There were two stacks of letters, each bound in twine. The top postmark read
Hawaii-Vassal Territory
. She worked the top envelope free and unfolded the sheets within.
The top sheet was gibberish. A made-up alphabet colored in red, blue, and black covered the page, with very few gaps between words. Some kind of code? Frowning, she went to the second sheet. Mr. Sakaguchi's handwriting was usually quite easy to read, but here he wrote in cramped, miniature script as he deciphered the message.
Dear Old Friend,
read the salutation. Impatient, she
skipped over the two scant paragraphs to the bottom.
As always, thanks for tending to the child. With sincerity, A. Carm.
Ingrid froze. Abram Carmichael? Her father? She moved her thumb to find the date.
June 16, 1905. Ten months ago.
The box and letters tumbled onto the pile of oilskins on the blue-hazed floor. The cloth deadened the impact, but a thud still echoed throughout the room.
“Ingrid!” Cy burst inside, but she didn't look at him. She could only stare at the letter on the floor. The page and its words curled inward as if hiding in shame. “What is it?”

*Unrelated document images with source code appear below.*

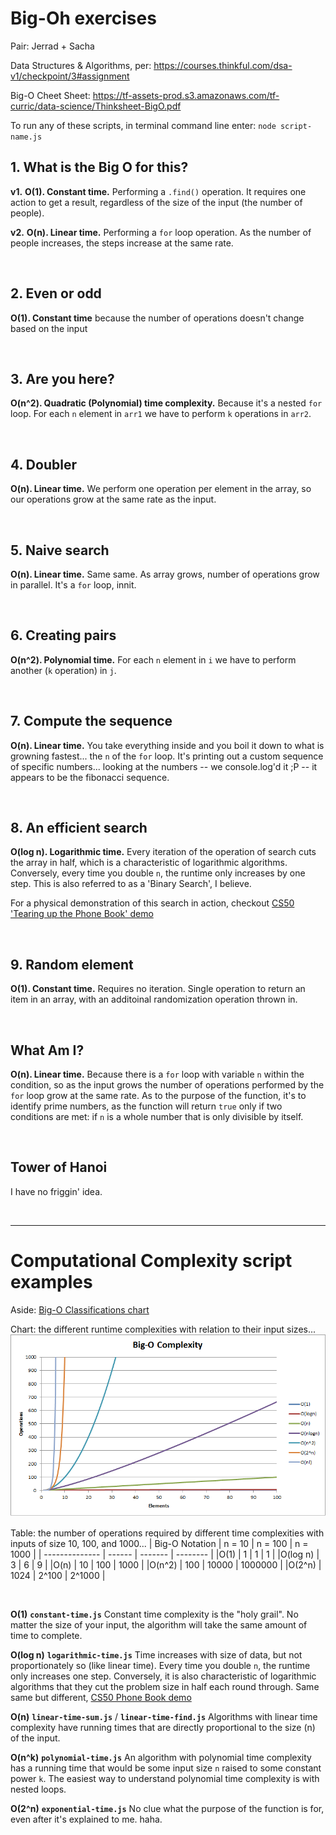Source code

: # Big-Oh exercises

Pair: Jerrad + Sacha

Data Structures & Algorithms, per: https://courses.thinkful.com/dsa-v1/checkpoint/3#assignment

Big-O Cheet Sheet: https://tf-assets-prod.s3.amazonaws.com/tf-curric/data-science/Thinksheet-BigO.pdf

To run any of these scripts, in terminal command line enter: `node script-name.js`


## 1. What is the Big O for this?

**v1.** **O(1). Constant time.** Performing a `.find()` operation. It requires one action to get a result, regardless of the size of the input (the number of people).

**v2.** **O(n). Linear time.** Performing a `for` loop operation. As the number of people increases, the steps increase at the same rate.



<br /> 

## 2. Even or odd

**O(1). Constant time** because the number of operations doesn't change based on the input



<br /> 

## 3. Are you here?

**O(n^2). Quadratic (Polynomial) time complexity.** Because it's a nested `for` loop. For each `n` element in `arr1` we have to perform `k` operations in `arr2`. 



<br /> 

## 4. Doubler

**O(n). Linear time.** We perform one operation per element in the array, so our operations grow at the same rate as the input.



<br /> 

## 5. Naive search

**O(n). Linear time.** Same same. As array grows, number of operations grow in parallel. It's a `for` loop, innit.



<br /> 

## 6. Creating pairs

**O(n^2). Polynomial time.** For each `n` element in `i` we have to perform another (`k` operation) in `j`. 



<br /> 

## 7. Compute the sequence

**O(n). Linear time.** You take everything inside and you boil it down to what is growning fastest... the `n` of the `for` loop. It's printing out a custom sequence of specific numbers... looking at the numbers -- we console.log'd it ;P -- it appears to be the fibonacci sequence. 


<br /> 

## 8. An efficient search

**O(log n). Logarithmic time.** Every iteration of the operation of search cuts the array in half, which is a characteristic of logarithmic algorithms. Conversely, every time you double `n`, the runtime only increases by one step. This is also referred to as a 'Binary Search', I believe.

For a physical demonstration of this search in action, checkout [CS50 'Tearing up the Phone Book' demo](https://www.youtube.com/watch?v=DSffdCT5Cx4)



<br /> 

## 9. Random element

**O(1). Constant time.** Requires no iteration. Single operation to return an item in an array, with an additoinal randomization operation thrown in.



<br />

## What Am I?

**O(n). Linear time.** Because there is a `for` loop with variable `n` within the condition, so as the input grows the number of operations performed by the `for` loop grow at the same rate. As to the purpose of the function, it's to identify prime numbers, as the function will return `true` only if two conditions are met: if `n` is a whole number that is only divisible by itself. 



<br />

## Tower of Hanoi

I have no friggin' idea.




<br />

<hr />


# Computational Complexity script examples

Aside: [Big-O Classifications chart](https://github.com/mariusbanea/web-developers-toolkit/blob/master/algorithms/big-o-notation/big-o-notation-table-for-interviews.pdf)

Chart: the different runtime complexities with relation to their input sizes...
![Big-O](./big_o.png)


Table: the number of operations required by different time complexities with inputs of size 10, 100, and 1000...
| Big-O Notation | n = 10 | n = 100 | n = 1000 |
| -------------- | ------ | ------- | -------- |
|O(1)            | 1      |	1	    | 1        |
|O(log n)        | 3	  | 6	    | 9        |
|O(n)	         | 10	  | 100     | 1000     |
|O(n^2)	         | 100	  | 10000	| 1000000  |
|O(2^n)	         | 1024	  | 2^100	| 2^1000   |


<br />

**O(1)** **`constant-time.js`** 
Constant time complexity is the "holy grail". No matter the size of your input, the algorithm will take the same amount of time to complete.

**O(log n)** **`logarithmic-time.js`** 
Time increases with size of data, but not proportionately so (like linear time). Every time you double `n`, the runtime only increases one step. Conversely, it is also characteristic of logarithmic algorithms that they cut the problem size in half each round through. Same same but different, [CS50 Phone Book demo](https://www.youtube.com/watch?v=DSffdCT5Cx4) 

**O(n)** **`linear-time-sum.js`** / **`linear-time-find.js`**
Algorithms with linear time complexity have running times that are directly proportional to the size (n) of the input. 

**O(n^k)** **`polynomial-time.js`**
An algorithm with polynomial time complexity has a running time that would be some input size `n` raised to some constant power `k`. The easiest way to understand polynomial time complexity is with nested loops.

**O(2^n)** **`exponential-time.js`**
No clue what the purpose of the function is for, even after it's explained to me. haha.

“I . . .” She pressed both hands to her mouth.
“Bad news?”
“I don't know.” She continued to stare at the floor. “The letter . . . It doesn't make sense. My father. He's supposed to be dead. This . . . he wrote it last year, in some code, and Mr. Sakaguchi . . .”
Mama. She couldn't have known. It's not that she ever spoke fondly of Papa. In her brusque way, she accepted that he was dead and gone and she had a life to live. Ingrid didn't even know what he was like; from what she gathered, Papa had essentially abandoned her and her mother before he died. All she knew was that he was a warden, well traveled, and how he looked as depicted in that portrait in the auxiliary. A portrait utterly destroyed as of yesterday.
Mr. Sakaguchi never proposed marriage to Mama because he knew the truth. All this time, Papa was alive.
“I set everything down when I heard that racket. I'll be right back,” said Cy.
He returned with a filled coffee carafe and the entire breadbox. His eyes politely averted, he set the box on the desk and the carafe on a woven mat. He opened a drawer and pulled out two coffee mugs, their interiors stained muddy with use. He filled them with steaming brew.
“Drink. Eat.”
Numb, she followed his orders, not even caring how the blanket shifted as she moved her arms to chew and drink. She absorbed the welcome heat of the mug in her hands and solidness of food in her stomach, but took no pleasure from taste.
Cy came and went from the room. He set a tidy stack of clothes on the desk. “Something's bound to fit,” he said. “I'll wait just outside. Fenris fell asleep, wrench in hand, so I'm leaving him be.”